Dataset content Start Marker

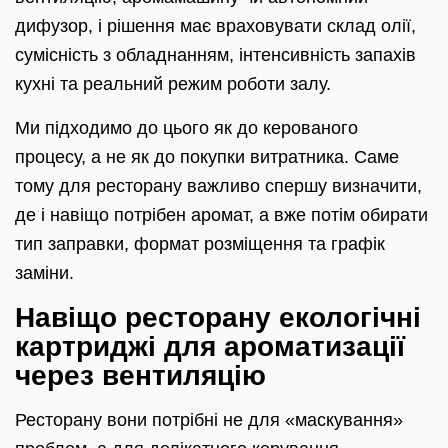
дифузор, і рішення має враховувати склад олії,
сумісність з обладнанням, інтенсивність запахів
кухні та реальний режим роботи залу.
Ми підходимо до цього як до керованого
процесу, а не як до покупки витратника. Саме
тому для ресторану важливо спершу визначити,
де і навіщо потрібен аромат, а вже потім обирати
тип заправки, формат розміщення та графік
заміни.
Навіщо ресторану екологічні
картриджі для ароматизації
через вентиляцію
Ресторану вони потрібні не для «маскування»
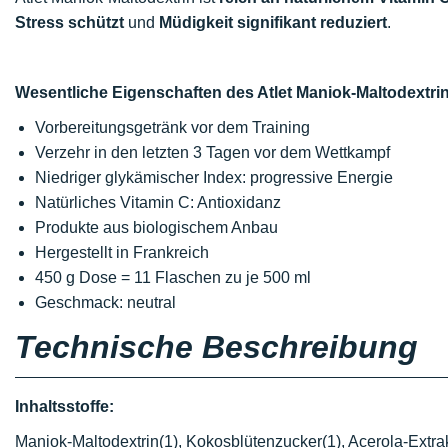
Stress schützt
und
Müdigkeit signifikant reduziert
.
Wesentliche Eigenschaften des Atlet Maniok-Maltodextrin
Vorbereitungsgetränk vor dem Training
Verzehr in den letzten 3 Tagen vor dem Wettkampf
Niedriger glykämischer Index: progressive Energie
Natürliches Vitamin C: Antioxidanz
Produkte aus biologischem Anbau
Hergestellt in Frankreich
450 g Dose = 11 Flaschen zu je 500 ml
Geschmack: neutral
Technische Beschreibung
Inhaltsstoffe:
Maniok-Maltodextrin(1), Kokosblütenzucker(1), Acerola-Extra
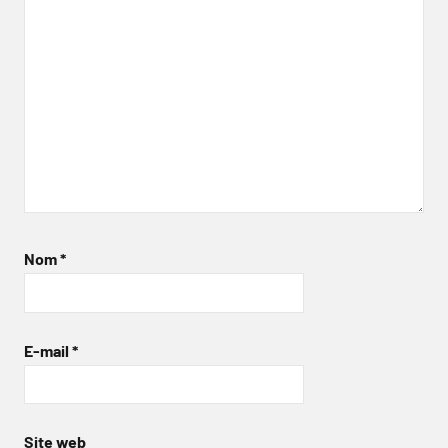
Nom
*
E-mail
*
Site web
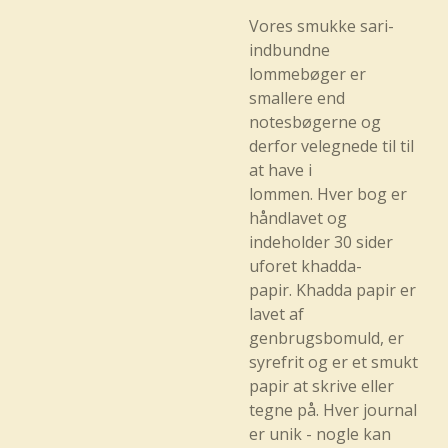
Vores smukke sari-
indbundne
lommebøger er
smallere end
notesbøgerne og
derfor velegnede til til
at have i
lommen.
Hver bog er
håndlavet og
indeholder 30 sider
uforet khadda-
papir. Khadda papir er
lavet af
genbrugsbomuld, er
syrefrit og er et smukt
papir at skrive eller
tegne på. Hver journal
er unik - nogle kan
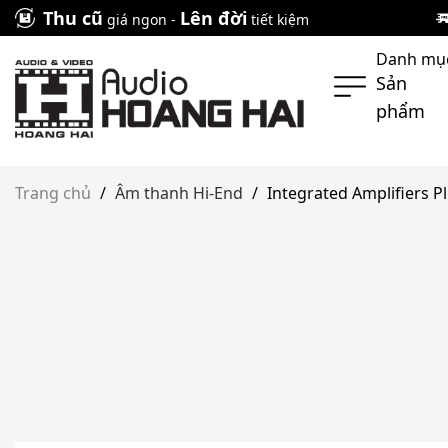
Skip
Thu cũ
Lên đời
giá ngon -
tiết kiệm
to
Danh mụ
content
Sản
phẩm
Trang chủ
/
Âm thanh Hi-End
/
Integrated Amplifiers Pl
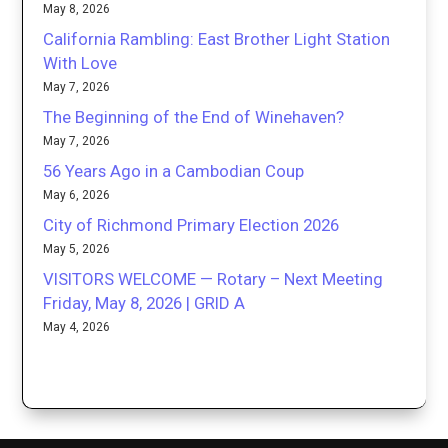
May 8, 2026
California Rambling: East Brother Light Station
With Love
May 7, 2026
The Beginning of the End of Winehaven?
May 7, 2026
56 Years Ago in a Cambodian Coup
May 6, 2026
City of Richmond Primary Election 2026
May 5, 2026
VISITORS WELCOME — Rotary – Next Meeting
Friday, May 8, 2026 | GRID A
May 4, 2026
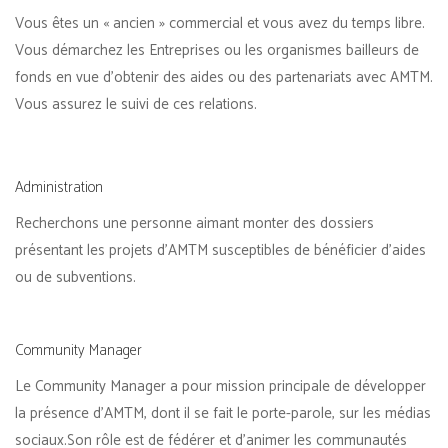
Vous êtes un « ancien » commercial et vous avez du temps libre.
Vous démarchez les Entreprises ou les organismes bailleurs de
fonds en vue d’obtenir des aides ou des partenariats avec AMTM.
Vous assurez le suivi de ces relations.
Administration
Recherchons une personne aimant monter des dossiers
présentant les projets d’AMTM susceptibles de bénéficier d’aides
ou de subventions.
Community Manager
Le Community Manager a pour mission principale de développer
la présence d’AMTM, dont il se fait le porte-parole, sur les médias
sociaux.Son rôle est de fédérer et d’animer les communautés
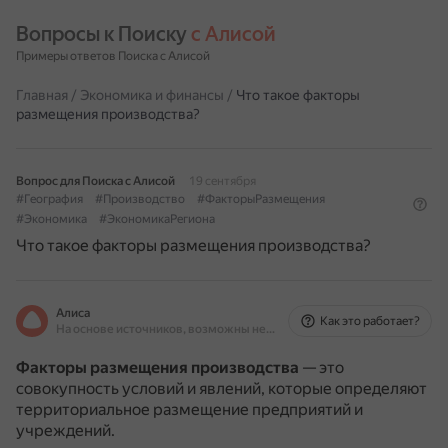
Вопросы к Поиску 
с Алисой
Примеры ответов Поиска с Алисой
Главная
/
Экономика и финансы
/
Что такое факторы
размещения производства?
Вопрос для Поиска с Алисой
19 сентября
#География
#Производство
#ФакторыРазмещения
#Экономика
#ЭкономикаРегиона
Что такое факторы размещения производства?
Алиса
Как это работает?
На основе источников, возможны неточности
Факторы размещения производства
— это
совокупность условий и явлений, которые определяют
территориальное размещение предприятий и
учреждений.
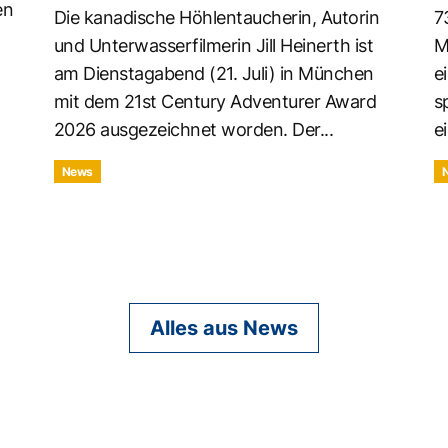
en
Die kanadische Höhlentaucherin, Autorin
7
und Unterwasserfilmerin Jill Heinerth ist
M
am Dienstagabend (21. Juli) in München
e
mit dem 21st Century Adventurer Award
s
2026 ausgezeichnet worden. Der...
ei
News
Alles aus News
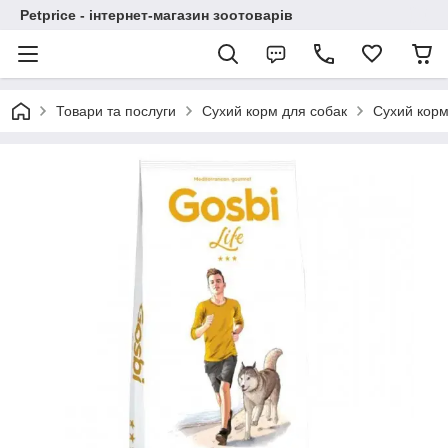
Petprice - інтернет-магазин зоотоварів
Товари та послуги
Сухий корм для собак
Сухий корм 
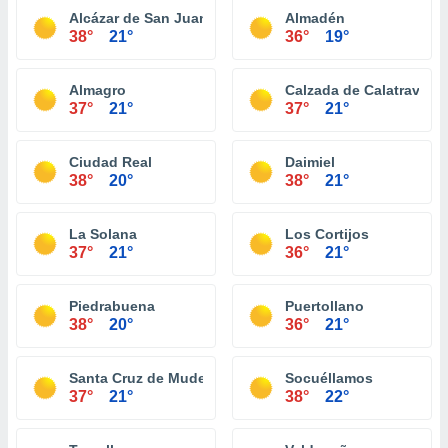
Alcázar de San Juan
Almadén
38°
21°
36°
19°
Almagro
Calzada de Calatrava
37°
21°
37°
21°
Ciudad Real
Daimiel
38°
20°
38°
21°
La Solana
Los Cortijos
37°
21°
36°
21°
Piedrabuena
Puertollano
38°
20°
36°
21°
Santa Cruz de Mudela
Socuéllamos
37°
21°
38°
22°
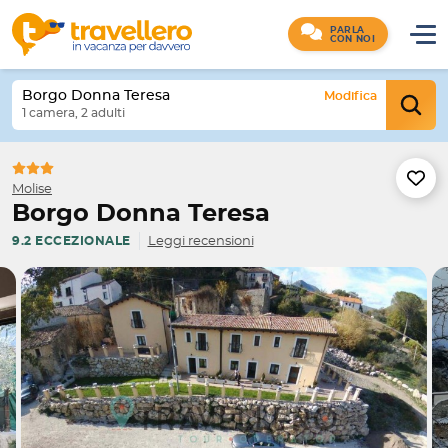
PARLA
CON NOI
Borgo Donna Teresa
Modifica
1 camera, 2 adulti
Molise
Borgo Donna Teresa
Leggi recensioni
9.2 ECCEZIONALE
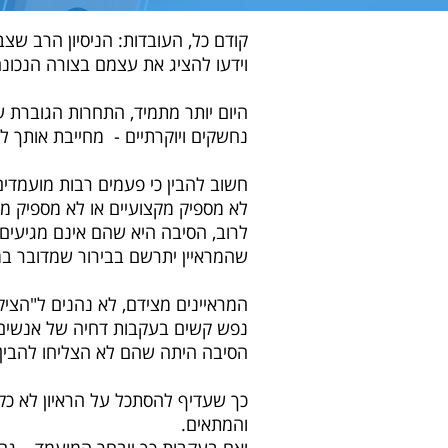
קודם כל, העובדות: הניסיון הרב שצ
וידעו להציג את עצמם בצורה הנכונ
היום יותר מתמיד, התחרות הגוברת 
נחשקים ויוקרתיים - מחייבת אותך ל
חשוב להבין כי פעמים רבות מועמדים
לא מספיק מקצועיים או לא מספיק מ
לרוב, הסיבה היא שהם אינם מגיעים
שהמראיין יתרשם בבירור שמדובר ב
המראיינים מצידם, לא נהנים ל"הציק
נפש קשים בעקבות דחיה של אנשים מ
הסיבה היתה שהם לא הצליחו להבין 
כך שעדיף להסתכל על הראיון לא כקרב 
והמתאים.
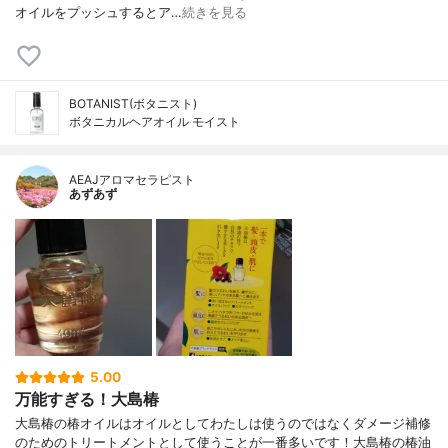
オイルをプッシュするとア…
続きを見る
BOTANIST(ボタニスト)
ボタニカルヘアオイル モイスト
AEAJアロマセラピスト
あずあず
5.00
万能すぎる！大島椿
大島椿の椿オイルはオイルとしてわたしは使うのではなくダメージ補修
のためのトリートメントとして使うことが一番多いです！大島椿の椿油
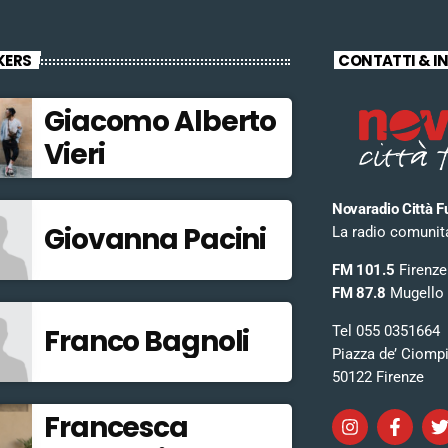
KERS
CONTATTI & I
Giacomo Alberto
Vieri
Novaradio Città F
Giovanna Pacini
La radio comunitar
FM 101.5
Firenze
FM 87.8
Mugello
Tel 055 0351664
Franco Bagnoli
Piazza de’ Ciomp
50122 Firenze
Francesca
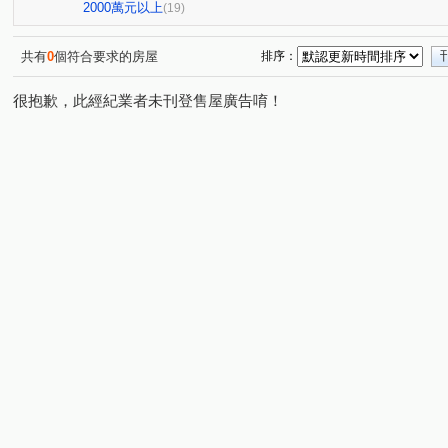
頭份101
兆德旭日
蒔序
築南大苑
上旺
(1)
(1)
(1)
(2)
(1
2000萬元以上
(19)
陽明山莊
日頭花
花漾峇里島二期
東淯凰御
(1)
(1)
(1)
(1)
大方
築尚
橙院NO.3
昌禾楷硯
騰峰
(1)
(1)
(2)
(1)
(1)
共有
0
個符合要求的房屋
排序：
晶悦
公北三路
花園東路
新興街
富強二
(1)
(1)
(1)
(2)
很抱歉，此經紀業者未刊登售屋廣告唷！
佳北二街
永忠街
中正二路
科專七路
科
(1)
(3)
(1)
(4)
興隆
富強一街
育才路
中正路
中華路
(1)
(2)
(1)
(2)
(2)
柴橋路
信東路二段
店仔
翠亨路
福興路
(1)
(1)
(1)
(1)
(
維新路
昌隆一街
中興路
龍山路二段
守
(1)
(4)
(1)
(1)
雙峰路
銀河路
自強路
大埔二街
大埔一
(1)
(1)
(1)
(1)
富強三街
科專五路
府前路
仁愛路
中央
(2)
(2)
(1)
(1)
東興路
國昌街
文化街
蘆竹路
忠孝一路
(1)
(1)
(1)
(1)
(
公館里公館仔
和仁街
五谷
功明街
科專
(1)
(1)
(1)
(1)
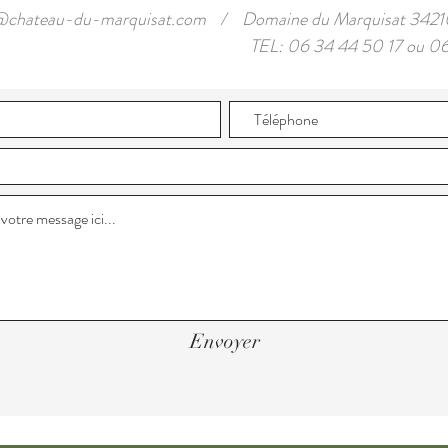
n@chateau-du-marquisat.com
/
Domaine du Marquisat 3
TEL: 06 34 44 50 17 ou 06
Envoyer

Dataset content End Marker

Task details »
Each line from the top of the records through the one containing "тому для ресторану" needs to be transcribed exactly, without pictures.

Answer area »
дифузор, і рішення має враховувати склад олії,
сумісність з обладнанням, інтенсивність запахів
кухні та реальний режим роботи залу.
Ми підходимо до цього як до керованого
процесу, а не як до покупки витратника. Саме
тому для ресторану важливо спершу визначити,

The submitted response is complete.